To determine if manipulating VitD3 status affected physiological functions related to cognition, long-term potentiation (LTP) was examined in the CA1 region of the hippocampus. The field EPSP slopes were compared before and after theta burst stimulation, and no difference in LTP between groups was observed (Fig. S3). However, an input/output (I/O) curve, obtained by plotting progressive increases in the input stimulation against the measured evoked response, revealed a significant difference between groups (Fig. 5). Compared with the low- and medium-VitD3 groups, the high-VitD3 group had a significantly steeper I/O slope. These results suggest that high VitD3 may improve neuronal excitability, which is known to decrease with age (44). However, this increased responsiveness with high VitD3 did not appear to be due to hyperexcitability, because slice survival and integrity were comparable across groups.
Discussion
Despite growing concerns that vitamin D deficiency is a risk factor associated with unhealthy cognitive aging, few studies have investigated the effects of chronic vitamin D (VitD3) supplementation. It is therefore unclear whether a potential causal relationship exists. Here, we examined the effects of long-term dietary manipulation of serum vitamin D (25OHD) and tested the hypothesis that cognitive decline with aging can be slowed or prevented by higher vitamin D levels. Middle-aged male F344 rats were fed diets containing low, medium (NRC-required), or high VitD3 for 5–6 mo, followed by assessments of cognitive function, hippocampal electrophysiology, and gene expression. The results of our study provide evidence of a potential cause-and-effect relationship because raising 25OHD levels prevented age-related cognitive decline. In addition, these studies identify effects on synaptic function as a mechanism by which vitamin D may promote healthy brain aging (Fig. 6). There are relatively few risks associated with increased vitamin D intake, especially when taken in the inactive form (VitD3 or cholecalciferol) (45). The most concerning potential side effect is hypercalcemia; however, hypercalcemia is rarely seen except at serum 25OHD levels far exceeding those levels recommended for optimum health (45). The animals on the high-VitD3 diet in this study had 25OHD levels of ∼30 ng/mL with no changes in serum calcium (Fig. 2 and Table 1).

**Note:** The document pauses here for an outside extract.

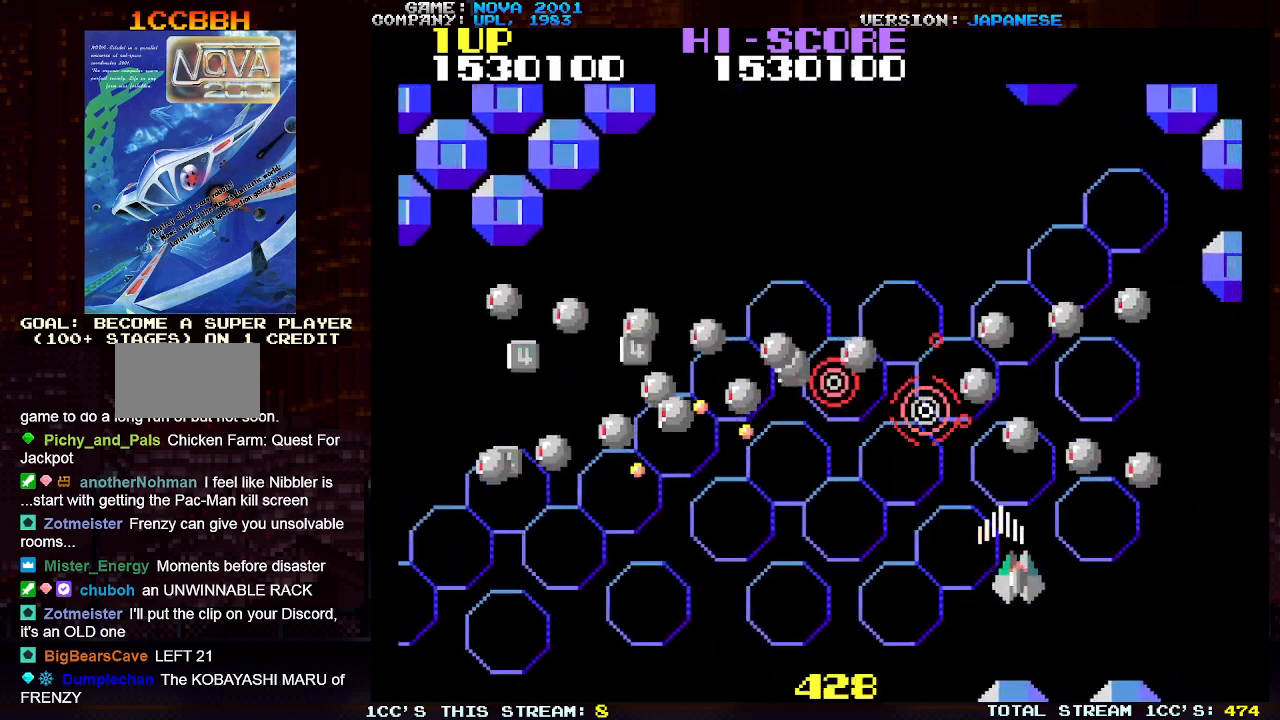
{"buttons": ["TRIANGLE"], "left_stick": "left", "events": [[83, "SQUARE", "down"], [150, "SQUARE", "up"], [217, "SQUARE", "down"], [300, "SQUARE", "up"], [333, "left_stick", "down"], [383, "SQUARE", "down"], [450, "left_stick", "left"], [467, "SQUARE", "up"]]}
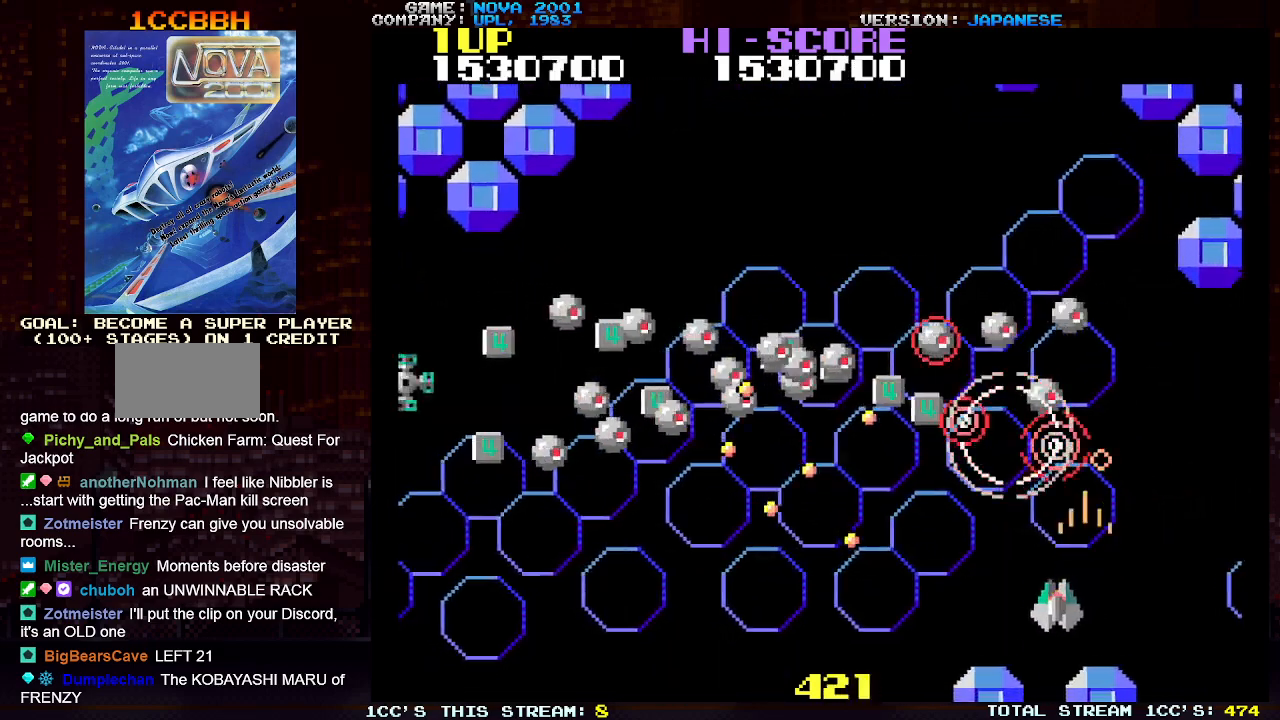
{"buttons": ["TRIANGLE"], "left_stick": "left", "events": [[17, "left_stick", "down-left"], [33, "SQUARE", "down"], [117, "SQUARE", "up"], [200, "SQUARE", "down"], [283, "SQUARE", "up"], [367, "SQUARE", "down"], [450, "SQUARE", "up"], [467, "left_stick", "left"]]}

Higher Vitamin D Levels Reduce Cognitive Deficits at Middle Age.
The MWM task is used to test spatial reference memory and is widely thought to have relevance for human hippocampal-dependent memory (46–50). Although not as commonly used, reversal learning in the MWM is more difficult than the standard task, and therefore can be used to detect subtle memory deficits (46). Further, because of its more complex nature, reversal learning may be viewed as a task of executive function (51, 52). The middle-age period is often characterized by the onset of such subtle changes in cognitive performance, most notably in executive function and processing speed (32, 53, 54). We initially assessed spatial reference memory, where rats were trained to locate a hidden platform in a specific location, and found no significant differences among groups of middle-aged animals treated with varying levels of vitamin D. During spatial reversal, however, the animals were required to learn a new platform location in a single day and then to remember the new location after several days. This more difficult task required differentiating an old, now irrelevant, memory from a new one, and it may involve both the hippocampus and higher cortical regions. The low- and medium-VitD3 groups demonstrated deficits and struggled to recall the new platform location, appearing lost or confused during the reversal probe. The high-VitD3 group, on the other hand, performed this task extremely well, reaching the goal in half of the time and distance compared with the other two groups. Therefore, these results suggest that higher serum levels of 25OHD may be protective against some of the early, subtle changes in cognitive function.
Vitamin D Targets the Molecular Machinery of the Synapse.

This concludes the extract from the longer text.